(Excerpt from a dataset)
·····

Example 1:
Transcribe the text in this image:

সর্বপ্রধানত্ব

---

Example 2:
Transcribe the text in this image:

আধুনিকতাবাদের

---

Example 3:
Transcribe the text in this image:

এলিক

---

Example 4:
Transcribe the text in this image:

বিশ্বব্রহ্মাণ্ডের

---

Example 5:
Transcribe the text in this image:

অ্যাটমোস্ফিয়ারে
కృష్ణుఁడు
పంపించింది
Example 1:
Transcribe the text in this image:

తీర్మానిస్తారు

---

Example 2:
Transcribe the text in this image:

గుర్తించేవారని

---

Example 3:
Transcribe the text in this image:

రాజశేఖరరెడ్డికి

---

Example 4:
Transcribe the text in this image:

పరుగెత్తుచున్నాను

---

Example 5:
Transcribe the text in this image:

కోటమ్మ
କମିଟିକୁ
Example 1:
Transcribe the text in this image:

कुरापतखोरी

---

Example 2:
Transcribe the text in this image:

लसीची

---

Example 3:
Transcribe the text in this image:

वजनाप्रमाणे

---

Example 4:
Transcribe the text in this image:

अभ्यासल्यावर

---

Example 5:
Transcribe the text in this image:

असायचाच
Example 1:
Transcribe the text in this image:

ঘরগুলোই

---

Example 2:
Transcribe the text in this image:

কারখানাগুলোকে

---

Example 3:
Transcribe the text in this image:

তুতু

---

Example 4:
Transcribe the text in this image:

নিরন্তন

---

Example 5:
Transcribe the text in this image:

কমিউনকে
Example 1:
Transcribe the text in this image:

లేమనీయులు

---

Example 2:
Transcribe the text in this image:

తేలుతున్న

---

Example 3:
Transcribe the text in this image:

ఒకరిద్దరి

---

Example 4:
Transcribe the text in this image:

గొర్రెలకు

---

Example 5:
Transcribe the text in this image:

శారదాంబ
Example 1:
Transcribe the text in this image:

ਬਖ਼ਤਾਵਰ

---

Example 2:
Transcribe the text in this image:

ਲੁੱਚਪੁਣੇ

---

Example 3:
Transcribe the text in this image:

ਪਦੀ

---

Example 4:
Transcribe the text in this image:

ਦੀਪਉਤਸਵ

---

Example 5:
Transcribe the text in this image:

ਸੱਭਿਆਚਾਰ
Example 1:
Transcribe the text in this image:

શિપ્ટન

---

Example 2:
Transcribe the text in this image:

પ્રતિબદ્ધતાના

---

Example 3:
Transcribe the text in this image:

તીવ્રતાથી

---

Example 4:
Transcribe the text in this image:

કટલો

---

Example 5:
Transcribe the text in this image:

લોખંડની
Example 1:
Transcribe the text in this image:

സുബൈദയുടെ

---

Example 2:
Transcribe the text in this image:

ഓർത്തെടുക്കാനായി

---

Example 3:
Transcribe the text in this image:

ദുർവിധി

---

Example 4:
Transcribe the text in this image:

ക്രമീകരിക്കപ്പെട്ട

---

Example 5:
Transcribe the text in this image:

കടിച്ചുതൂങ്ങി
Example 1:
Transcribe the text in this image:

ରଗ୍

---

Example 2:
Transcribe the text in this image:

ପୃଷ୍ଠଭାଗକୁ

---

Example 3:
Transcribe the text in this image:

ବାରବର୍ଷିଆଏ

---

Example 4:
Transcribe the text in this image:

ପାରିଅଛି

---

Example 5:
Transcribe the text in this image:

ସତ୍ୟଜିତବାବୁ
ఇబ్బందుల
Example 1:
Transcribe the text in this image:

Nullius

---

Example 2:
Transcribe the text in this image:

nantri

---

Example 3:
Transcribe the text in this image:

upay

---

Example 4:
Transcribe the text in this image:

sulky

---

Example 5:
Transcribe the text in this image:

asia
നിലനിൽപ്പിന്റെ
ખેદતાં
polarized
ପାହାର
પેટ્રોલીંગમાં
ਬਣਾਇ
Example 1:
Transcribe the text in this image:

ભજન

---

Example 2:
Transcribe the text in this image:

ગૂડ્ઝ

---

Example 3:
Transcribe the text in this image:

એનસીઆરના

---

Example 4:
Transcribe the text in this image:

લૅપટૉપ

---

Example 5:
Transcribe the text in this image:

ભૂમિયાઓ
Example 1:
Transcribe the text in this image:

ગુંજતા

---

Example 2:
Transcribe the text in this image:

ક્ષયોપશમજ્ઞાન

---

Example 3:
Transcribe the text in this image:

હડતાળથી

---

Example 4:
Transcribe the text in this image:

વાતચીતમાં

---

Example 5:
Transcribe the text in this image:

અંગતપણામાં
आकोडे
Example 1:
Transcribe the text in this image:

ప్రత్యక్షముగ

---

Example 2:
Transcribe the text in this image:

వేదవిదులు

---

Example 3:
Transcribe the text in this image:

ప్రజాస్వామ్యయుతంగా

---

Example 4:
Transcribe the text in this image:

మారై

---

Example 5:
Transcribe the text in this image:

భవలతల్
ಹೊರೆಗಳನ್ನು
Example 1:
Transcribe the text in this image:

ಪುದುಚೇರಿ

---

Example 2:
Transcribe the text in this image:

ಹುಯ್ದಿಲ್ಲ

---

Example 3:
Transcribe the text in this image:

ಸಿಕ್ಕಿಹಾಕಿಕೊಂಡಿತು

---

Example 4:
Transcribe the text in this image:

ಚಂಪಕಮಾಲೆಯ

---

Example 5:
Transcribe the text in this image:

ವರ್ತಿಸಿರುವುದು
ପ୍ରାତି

·····

_THE EXERCISE_
Copy every one of the records above verbatim, changing nothing.

_THE RESULT_
Example 1:
Transcribe the text in this image:

সর্বপ্রধানত্ব

---

Example 2:
Transcribe the text in this image:

আধুনিকতাবাদের

---

Example 3:
Transcribe the text in this image:

এলিক

---

Example 4:
Transcribe the text in this image:

বিশ্বব্রহ্মাণ্ডের

---

Example 5:
Transcribe the text in this image:

অ্যাটমোস্ফিয়ারে
కృష్ణుఁడు
పంపించింది
Example 1:
Transcribe the text in this image:

తీర్మానిస్తారు

---

Example 2:
Transcribe the text in this image:

గుర్తించేవారని

---

Example 3:
Transcribe the text in this image:

రాజశేఖరరెడ్డికి

---

Example 4:
Transcribe the text in this image:

పరుగెత్తుచున్నాను

---

Example 5:
Transcribe the text in this image:

కోటమ్మ
କମିଟିକୁ
Example 1:
Transcribe the text in this image:

कुरापतखोरी

---

Example 2:
Transcribe the text in this image:

लसीची

---

Example 3:
Transcribe the text in this image:

वजनाप्रमाणे

---

Example 4:
Transcribe the text in this image:

अभ्यासल्यावर

---

Example 5:
Transcribe the text in this image:

असायचाच
Example 1:
Transcribe the text in this image:

ঘরগুলোই

---

Example 2:
Transcribe the text in this image:

কারখানাগুলোকে

---

Example 3:
Transcribe the text in this image:

তুতু

---

Example 4:
Transcribe the text in this image:

নিরন্তন

---

Example 5:
Transcribe the text in this image:

কমিউনকে
Example 1:
Transcribe the text in this image:

లేమనీయులు

---

Example 2:
Transcribe the text in this image:

తేలుతున్న

---

Example 3:
Transcribe the text in this image:

ఒకరిద్దరి

---

Example 4:
Transcribe the text in this image:

గొర్రెలకు

---

Example 5:
Transcribe the text in this image:

శారదాంబ
Example 1:
Transcribe the text in this image:

ਬਖ਼ਤਾਵਰ

---

Example 2:
Transcribe the text in this image:

ਲੁੱਚਪੁਣੇ

---

Example 3:
Transcribe the text in this image:

ਪਦੀ

---

Example 4:
Transcribe the text in this image:

ਦੀਪਉਤਸਵ

---

Example 5:
Transcribe the text in this image:

ਸੱਭਿਆਚਾਰ
Example 1:
Transcribe the text in this image:

શિપ્ટન

---

Example 2:
Transcribe the text in this image:

પ્રતિબદ્ધતાના

---

Example 3:
Transcribe the text in this image:

તીવ્રતાથી

---

Example 4:
Transcribe the text in this image:

કટલો

---

Example 5:
Transcribe the text in this image:

લોખંડની
Example 1:
Transcribe the text in this image:

സുബൈദയുടെ

---

Example 2:
Transcribe the text in this image:

ഓർത്തെടുക്കാനായി

---

Example 3:
Transcribe the text in this image:

ദുർവിധി

---

Example 4:
Transcribe the text in this image:

ക്രമീകരിക്കപ്പെട്ട

---

Example 5:
Transcribe the text in this image:

കടിച്ചുതൂങ്ങി
Example 1:
Transcribe the text in this image:

ରଗ୍

---

Example 2:
Transcribe the text in this image:

ପୃଷ୍ଠଭାଗକୁ

---

Example 3:
Transcribe the text in this image:

ବାରବର୍ଷିଆଏ

---

Example 4:
Transcribe the text in this image:

ପାରିଅଛି

---

Example 5:
Transcribe the text in this image:

ସତ୍ୟଜିତବାବୁ
ఇబ్బందుల
Example 1:
Transcribe the text in this image:

Nullius

---

Example 2:
Transcribe the text in this image:

nantri

---

Example 3:
Transcribe the text in this image:

upay

---

Example 4:
Transcribe the text in this image:

sulky

---

Example 5:
Transcribe the text in this image:

asia
നിലനിൽപ്പിന്റെ
ખેદતાં
polarized
ପାହାର
પેટ્રોલીંગમાં
ਬਣਾਇ
Example 1:
Transcribe the text in this image:

ભજન

---

Example 2:
Transcribe the text in this image:

ગૂડ્ઝ

---

Example 3:
Transcribe the text in this image:

એનસીઆરના

---

Example 4:
Transcribe the text in this image:

લૅપટૉપ

---

Example 5:
Transcribe the text in this image:

ભૂમિયાઓ
Example 1:
Transcribe the text in this image:

ગુંજતા

---

Example 2:
Transcribe the text in this image:

ક્ષયોપશમજ્ઞાન

---

Example 3:
Transcribe the text in this image:

હડતાળથી

---

Example 4:
Transcribe the text in this image:

વાતચીતમાં

---

Example 5:
Transcribe the text in this image:

અંગતપણામાં
आकोडे
Example 1:
Transcribe the text in this image:

ప్రత్యక్షముగ

---

Example 2:
Transcribe the text in this image:

వేదవిదులు

---

Example 3:
Transcribe the text in this image:

ప్రజాస్వామ్యయుతంగా

---

Example 4:
Transcribe the text in this image:

మారై

---

Example 5:
Transcribe the text in this image:

భవలతల్
ಹೊರೆಗಳನ್ನು
Example 1:
Transcribe the text in this image:

ಪುದುಚೇರಿ

---

Example 2:
Transcribe the text in this image:

ಹುಯ್ದಿಲ್ಲ

---

Example 3:
Transcribe the text in this image:

ಸಿಕ್ಕಿಹಾಕಿಕೊಂಡಿತು

---

Example 4:
Transcribe the text in this image:

ಚಂಪಕಮಾಲೆಯ

---

Example 5:
Transcribe the text in this image:

ವರ್ತಿಸಿರುವುದು
ପ୍ରାତି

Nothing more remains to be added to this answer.